Gran tour sull'Everest
"Volevo che gli attori assorbissero dalla natura, non volevo figure tipiche delle sceneggiature di Hollywood, ma personaggi più intimi."
Il ruolo di Rob Hall, scalatore preparato, saggio e comprensivo che guida la spedizione verso la vetta mentre a casa lo attende la compagna Jan, incinta della loro figlia, calza a pennello a Jason Clarke. La star si presenta a Venezia con una chioma biondo platino parlando dei momenti più intensi del film, quelli che lo vedono sul monte insieme al collega John Hawkes. "Quando ho girato con John abbiamo vissuto momenti intensi, forti. Abbiamo dato il massimo sperando che venisse bene. Credo che il mio personaggio abbia creduto di potercela fare in sicurezza. La sua forza era il senso di intelligenza e condivisione. Non sarebbe stato possibile raccontare questa storia senza andare sui luoghi. Ci sono parti girate in studio, ma l'ambiente reale è stato fondamentale. In alcuni momenti c'erano 60° sotto zero e abbiamo provato cosa significa avere la neve gelida che ti sferza la faccia". "Sulla storia della scalata di Hall esistono vari resoconti, tutti personali" aggiunge il regista. "Abbiamo cercato di documentarci il più possibile su tutti i personaggi presenti nella storia. Abbiamo mostrato come vengono guidate le persone in vetta. Si tratta di un rapporto commerciale, della commercializzazione dell'Everest, ma capisco molto bene le persone che sfidano i propri limiti, anche solo per divertimento. E' una visione esistenzialista della vita. L'Everest può rappresentare metaforicamente ogni altra ambizione umana".
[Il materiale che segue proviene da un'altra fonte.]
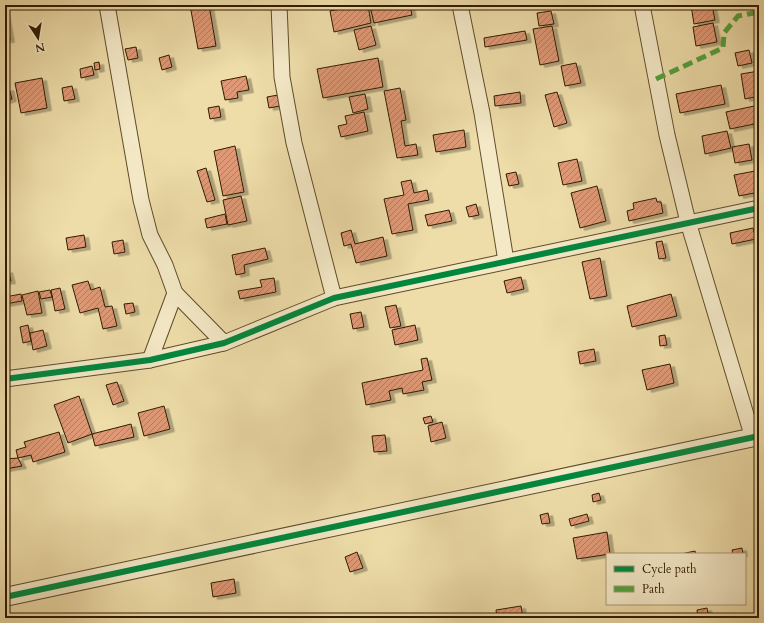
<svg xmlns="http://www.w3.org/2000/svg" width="764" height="623" font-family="Cardo,serif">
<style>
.building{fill:url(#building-hatch);stroke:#301b00;filter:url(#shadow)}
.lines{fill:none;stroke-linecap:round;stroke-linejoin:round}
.minor-casing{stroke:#604c2a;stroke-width:17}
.tertiary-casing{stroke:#604c2a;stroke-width:20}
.minor{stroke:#f4e9c7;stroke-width:15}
.tertiary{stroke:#f4e9c7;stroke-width:18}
.quiet{stroke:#52a13c;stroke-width:5;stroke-dasharray:10 5;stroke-linecap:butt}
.cycleway-casing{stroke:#f4e9c7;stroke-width:8}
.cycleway{stroke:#00873e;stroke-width:6}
</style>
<defs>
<pattern id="building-hatch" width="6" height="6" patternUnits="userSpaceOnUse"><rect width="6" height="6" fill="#df9976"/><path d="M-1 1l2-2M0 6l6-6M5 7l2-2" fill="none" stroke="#b57c5e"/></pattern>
<filter id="shadow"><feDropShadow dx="4.5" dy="2.5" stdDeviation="0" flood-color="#0004"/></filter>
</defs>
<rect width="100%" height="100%" fill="#eedda9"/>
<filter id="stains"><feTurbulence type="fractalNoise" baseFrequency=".005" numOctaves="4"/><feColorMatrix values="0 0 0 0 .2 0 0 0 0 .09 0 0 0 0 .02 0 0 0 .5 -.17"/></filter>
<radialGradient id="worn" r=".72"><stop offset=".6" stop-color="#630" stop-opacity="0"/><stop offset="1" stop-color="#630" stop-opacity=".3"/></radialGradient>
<g class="building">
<path d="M190 5H209L216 46 198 49Z"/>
<path d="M358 5H368L371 23 334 32 330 11Z"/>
<path d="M376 5H410L412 15 374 23 370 6Z"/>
<path d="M691 5H712L715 20 694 24Z"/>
<path d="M551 11 554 24 539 26 537 13Z"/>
<path d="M5 12 10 40H5Z"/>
<path d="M713 23 717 42 696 46 693 27Z"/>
<path d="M371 26 376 45 359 50 354 30Z"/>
<path d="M552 26 559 61 540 65 533 29Z"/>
<path d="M525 31 527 40 485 47 484 38Z"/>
<path d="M136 47 138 58 128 60 125 49Z"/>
<path d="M749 50 752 63 738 66 735 53Z"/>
<path d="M169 55 172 67 162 70 159 58Z"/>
<path d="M378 58 383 87 323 98 317 69Z"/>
<path d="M99 62 100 69 95 70 94 63Z"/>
<path d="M576 63 581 83 565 86 561 66Z"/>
<path d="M92 66 94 75 81 78 80 69Z"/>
<path d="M759 71V96L745 99 741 74Z"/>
<path d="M246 76 249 90 237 92 238 98 225 100 221 81Z"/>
<path d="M42 78 47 108 21 113 15 83Z"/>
<path d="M721 85 725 104 680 113 676 94Z"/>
<path d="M72 86 75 99 64 101 62 88Z"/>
<path d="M9 88 12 99 5 101V89Z"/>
<path d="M400 88 406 120 401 121 405 146 416 144 418 155 397 158 384 91Z"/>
<path d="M520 92 521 103 495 106 494 96Z"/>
<path d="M557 92 567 123 554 127 545 95Z"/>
<path d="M365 94 368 109 353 113 349 97Z"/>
<path d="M278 95 280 106 269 108 267 97Z"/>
<path d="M759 105V123L730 129 726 112Z"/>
<path d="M219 106 221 117 210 119 208 108Z"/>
<path d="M364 112 368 131 341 137 338 126 347 124 345 116Z"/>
<path d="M464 130 466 147 436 152 433 135Z"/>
<path d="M727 131 731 148 705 154 702 136Z"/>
<path d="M749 144 752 160 735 163 732 147Z"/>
<path d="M235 146 244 192 223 196 214 151Z"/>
<path d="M577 159 582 181 563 185 558 163Z"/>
<path d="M206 168 215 200 207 202 197 171Z"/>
<path d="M755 171 759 192 739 196 734 175Z"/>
<path d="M516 172 519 184 509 186 506 174Z"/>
<path d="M411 180 414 193 427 190 429 200 408 204 413 230 392 234 384 199 404 195 401 182Z"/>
<path d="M597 186 606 221 580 228 571 193Z"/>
<path d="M241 196 247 221 228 225 223 200Z"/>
<path d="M656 198 657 202H661L663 213 629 221 627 211 634 209 633 203Z"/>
<path d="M476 204 479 215 469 217 466 207Z"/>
<path d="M449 210 452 221 428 226 425 215Z"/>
<path d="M225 214 227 224 207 228 205 219Z"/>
<path d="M753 228 756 239 732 244 730 233Z"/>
<path d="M351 230 355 244 383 237 387 256 356 263 351 244 344 246 341 233Z"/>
<path d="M84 235 86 247 68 250 66 238Z"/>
<path d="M123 240 125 252 114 254 112 242Z"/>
<path d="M662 241 666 258 659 259 656 242Z"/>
<path d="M265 248 268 259 244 265 245 273 236 275 232 255Z"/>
<path d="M600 258 607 296 590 299 582 262Z"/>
<path d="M8 270 11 281 5 282V271Z"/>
<path d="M521 277 524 289 507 293 504 281Z"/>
<path d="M274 278 276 292 240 299 238 291 262 287 260 280Z"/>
<path d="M88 281 91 290 100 287 105 307 112 306 117 326 103 329 98 308 80 313 72 285Z"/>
<path d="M60 288 65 309 55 311 51 290Z"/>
<path d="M50 290 52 297 41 299 39 292Z"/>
<path d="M38 291 42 313 27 315 22 295Z"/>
<path d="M21 294 22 301 5 304V297Z"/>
<path d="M671 294 677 316 632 327 627 306Z"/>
<path d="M133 303 135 312 126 314 124 304Z"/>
<path d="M396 305 401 326 390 328 385 307Z"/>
<path d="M361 312 364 327 353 329 350 314Z"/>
<path d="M28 325 31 341 23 343 20 327Z"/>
<path d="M415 325 418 340 395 345 392 330Z"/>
<path d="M43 330 47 346 33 350 30 333Z"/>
<path d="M665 335 667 345 660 346 659 336Z"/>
<path d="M594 349 596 361 580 364 578 352Z"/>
<path d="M427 358 432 380 422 382 424 390 403 394 402 388 389 391 391 400 366 405 362 383 423 370 421 359Z"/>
<path d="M670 364 674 383 647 390 642 370Z"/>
<path d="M117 382 124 401 113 405 106 385Z"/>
<path d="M79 396 92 434 68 443 54 405Z"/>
<path d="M164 406 170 429 144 436 138 413Z"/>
<path d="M431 416 433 422 425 424 423 418Z"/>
<path d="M442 422 446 438 431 442 428 426Z"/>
<path d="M131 424 134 437 95 446 92 434Z"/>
<path d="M59 432 65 452 33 462 31 455 18 458 16 450 26 447 24 442Z"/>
<path d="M385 435 387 451 374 452 372 436Z"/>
<path d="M18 458 22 466 5 469V459Z"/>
<path d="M599 493 601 500 593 502 592 495Z"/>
<path d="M548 513 550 523 542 524 540 515Z"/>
<path d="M587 514 589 521 571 526 569 519Z"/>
<path d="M607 532 610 554 577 559 573 538Z"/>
<path d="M742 548 743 554H733L732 550Z"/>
<path d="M695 551 696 554H681Z"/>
<path d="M357 552 363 568 350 572 345 557Z"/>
<path d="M234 579 236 593 213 597 211 583Z"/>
<path d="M521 606 523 618H497L496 610Z"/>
<path d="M707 608 709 618H698L697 610Z"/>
</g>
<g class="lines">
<g class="minor-casing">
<g id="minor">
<path d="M107 5 141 200 150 235 165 265 175 293 150 360"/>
<path d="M279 5 282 77 294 143 334 298"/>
<path d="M460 5 482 113 506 261"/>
<path d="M642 5 667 135 688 222 753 438"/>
<path d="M175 293 224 343"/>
<path d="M5 379 150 360 224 343 334 298 759 208"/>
</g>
</g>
<g class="tertiary-casing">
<path id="tertiary" d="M5 597 759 436"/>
</g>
<use href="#minor" class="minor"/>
<use href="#tertiary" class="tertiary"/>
<path class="quiet" d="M656 79 723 48 724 33 738 16 759 12"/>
<g class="cycleway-casing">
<g id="cycleway">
<path d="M5 379 150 360 224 343 334 298 759 208"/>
<path d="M5 597 759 436"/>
</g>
</g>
<use href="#cycleway" class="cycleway"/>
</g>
<rect width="764" height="623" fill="none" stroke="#eedda9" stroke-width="20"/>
<rect x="6" y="6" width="752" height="611" fill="none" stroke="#301b00" stroke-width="2"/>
<rect x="10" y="10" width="744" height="603" fill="none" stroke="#301b00"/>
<rect x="606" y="553" width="140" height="52" fill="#f4e9c7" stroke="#a69777"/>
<rect x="614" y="566" width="20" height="6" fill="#00873e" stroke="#a69777"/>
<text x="642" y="573" font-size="12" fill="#301b00">Cycle path</text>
<rect x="614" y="586" width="20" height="6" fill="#52a13c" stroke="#a69777"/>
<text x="642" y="593" font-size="12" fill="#301b00">Path</text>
<g transform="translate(38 38) rotate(168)" stroke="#f4e9c7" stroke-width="3" paint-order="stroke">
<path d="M0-3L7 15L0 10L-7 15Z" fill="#301b00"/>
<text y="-6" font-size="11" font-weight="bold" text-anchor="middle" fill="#301b00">N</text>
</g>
<rect width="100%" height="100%" filter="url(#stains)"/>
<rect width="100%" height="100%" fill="url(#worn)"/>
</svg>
Donne forti su e giù dalla vetta
Unica donna presente a Venezia in un cast in buona parte maschile è Emily Watson. Nel film vediamo altri volti noti, Keira Knightley, che interpreta Jan Hall e Robin Wright, moglie del medico interpretato da Josh Brolin. La Watson veste i panni di Helen Wilton, coordinatrice della Adventure Consultants che segue la spedizione mortale dal Campo Base. Di fronte alla velata accusa di una rappresentazione machista nel film, l'attrice non ci sta. "Quando eravamo in Nuova Zelanda per preparare il film, ho parlato a lungo alla vera Helen; è una persona generosa che ha dato tanto al film. Queste sono le storie che amo, mi piace interpretare persone reali. Non posso parlare per tutte le donne, ma io sono molto contenta di avere ruoli come questo. Non credo che in Everest le donne siano relegate in ruoli inferiori. Una delle eroine del film è Yasuko Namba, l'alpinista giapponese, prima donna a scalare le Sette Vette. Vediamo Helen per lo più al Campo Base, ma è tutt'altro che un posto facile in cui essere. La compagna di Rob Hall all'epoca della vicenda era incinta e non era con loro, ma l'anno precedente aveva partecipato alla spedizione. A me interessava la figura di Helen perché era un personaggio molto diverso dagli altri. Era una testimone impotente, rappresenta il lato emotivo della storia e per me era una sfida recitativa".